Never will winning be the thing with which Piniella is most associated, though, because he couldn't complement the Cincinnati title with one in Seattle and, particularly, Chicago. Nine Hall of Famers tried since Frank Chance led the Cubs to a championship. None succeeded, though Ryne Sandberg might be next in line. P.K. Wrigley, so desperate for something that worked, tried rotating managers in 1961 and '62. Sorry. The Cubs have searched and searched, pined and pined, and they really believed Lou was the one.

Only the job wore on him. His belly distended. Bags formed under his eyes. It wasn't some sort of mystical curse rendering itself on Piniella. It was a team that Piniella mismanaged in 2007 – remember when he yanked Carlos Zambrano(notes) after 85 pitches to save him for Game 4 of the NL Division Series? – blew its best chance with a first-round flameout the next season and woefully underachieved last year. Today, the Cubs are 42-52, saddled with more bad contracts than Freddie Mac, in the sort of purgatory teams dread.

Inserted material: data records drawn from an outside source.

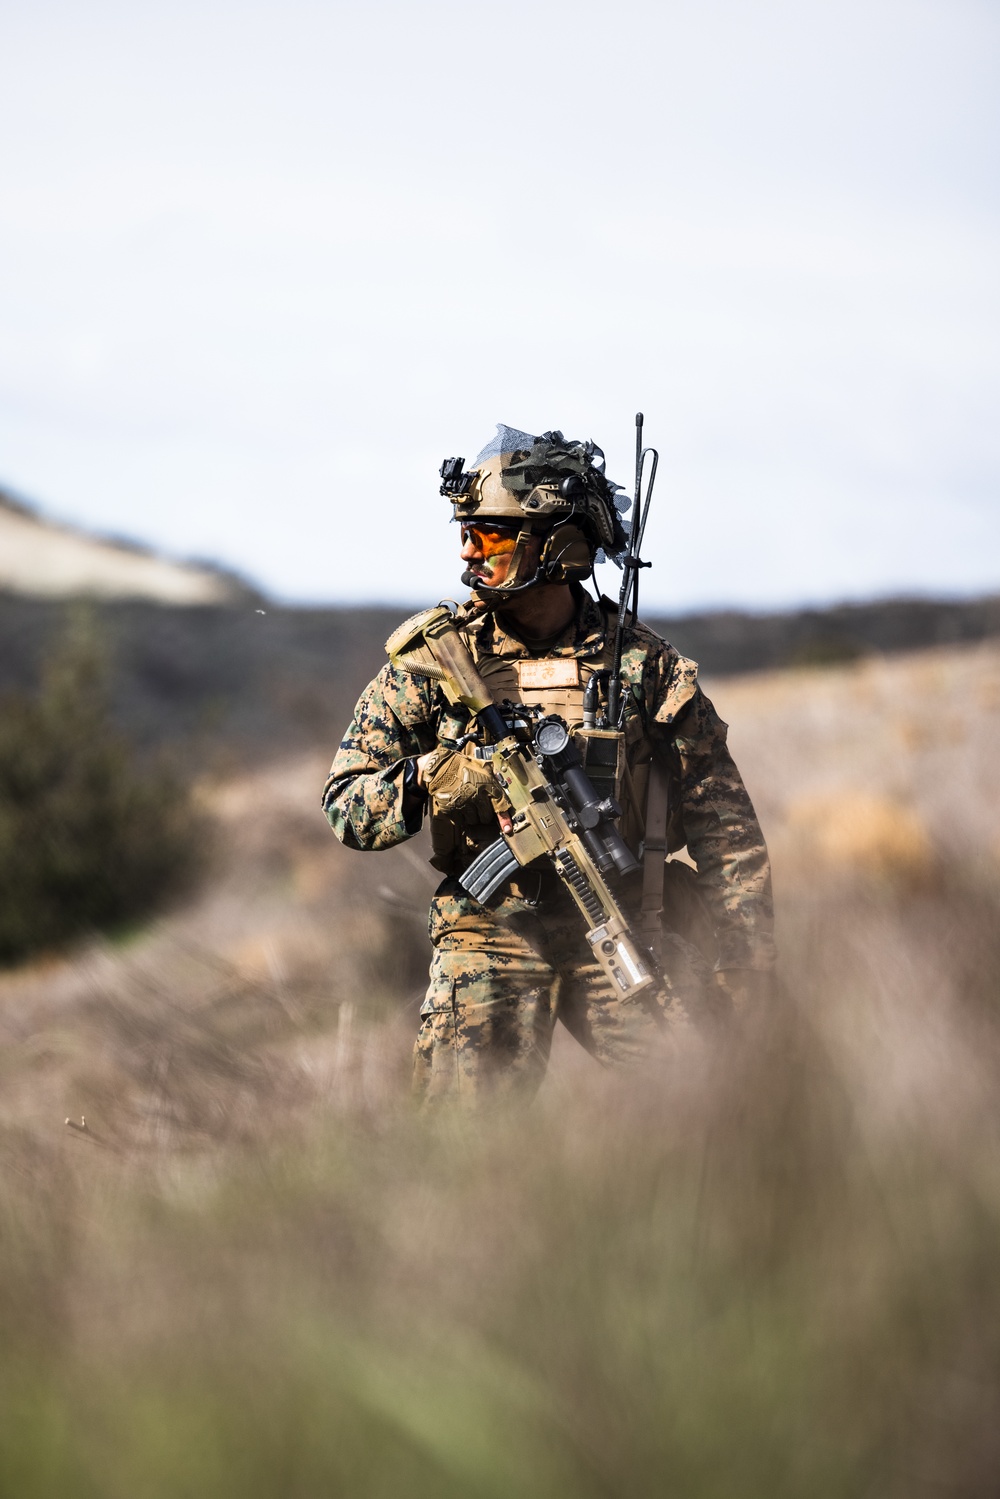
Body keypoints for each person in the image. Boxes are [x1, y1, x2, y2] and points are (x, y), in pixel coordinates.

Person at [323, 424, 775, 1103]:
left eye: (491, 535)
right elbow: (346, 807)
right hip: (490, 932)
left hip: (624, 922)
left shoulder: (644, 668)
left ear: (554, 545)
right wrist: (433, 779)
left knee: (713, 1108)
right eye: (464, 531)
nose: (468, 551)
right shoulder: (436, 662)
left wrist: (747, 968)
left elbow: (728, 835)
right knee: (458, 1146)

Rebuild or retool? The middle remains possible because Chicago is a big-revenue team that can spend its way out of misery, though giving $136 million to Alfonso Soriano(notes) and $91.5 million to Zambrano and $48 million to Kosuke Fukudome(notes) doesn't exactly engender faith in management's ability to spend such largesse wisely.

Someone, sometime, somehow is going to take the Cubs and make champions of them. In a game whose economics have nearly eradicated the middle class, the Cubs are on the side of the haves, and their resources are too plentiful to deny that a GM and manager will find the formula that continues to evade the North Side.

On that day, somewhere on a golf course or at a bar, Lou Piniella will celebrate. Everyone who sits on the bench at Wrigley Field and calls the shots wants the Cubs to win. They were all hope, and they were all failure, and such a cycle deserves breaking.

Until then, Piniella gets to savor 68 games as a lame-duck. His farewell tour should include huzzahs and ovations. Piniella is a fading breed in baseball: the character. His fights, his mannerisms, his malapropisms – few are as good for an unintentional laugh as Piniella. He doesn't mind chuckling at himself, either.

So it doesn't seem too much to request one more eruption. Picasso found neo-expressionism in his later years. Mozart wrote the Magic Flute before he passed. While he couldn't bring Chicago a World Series, Lou Piniella, artiste of the argument, can summon up the strength to kick his hat and throw a base one final time, a fitting send-off for an unforgettable baseball man.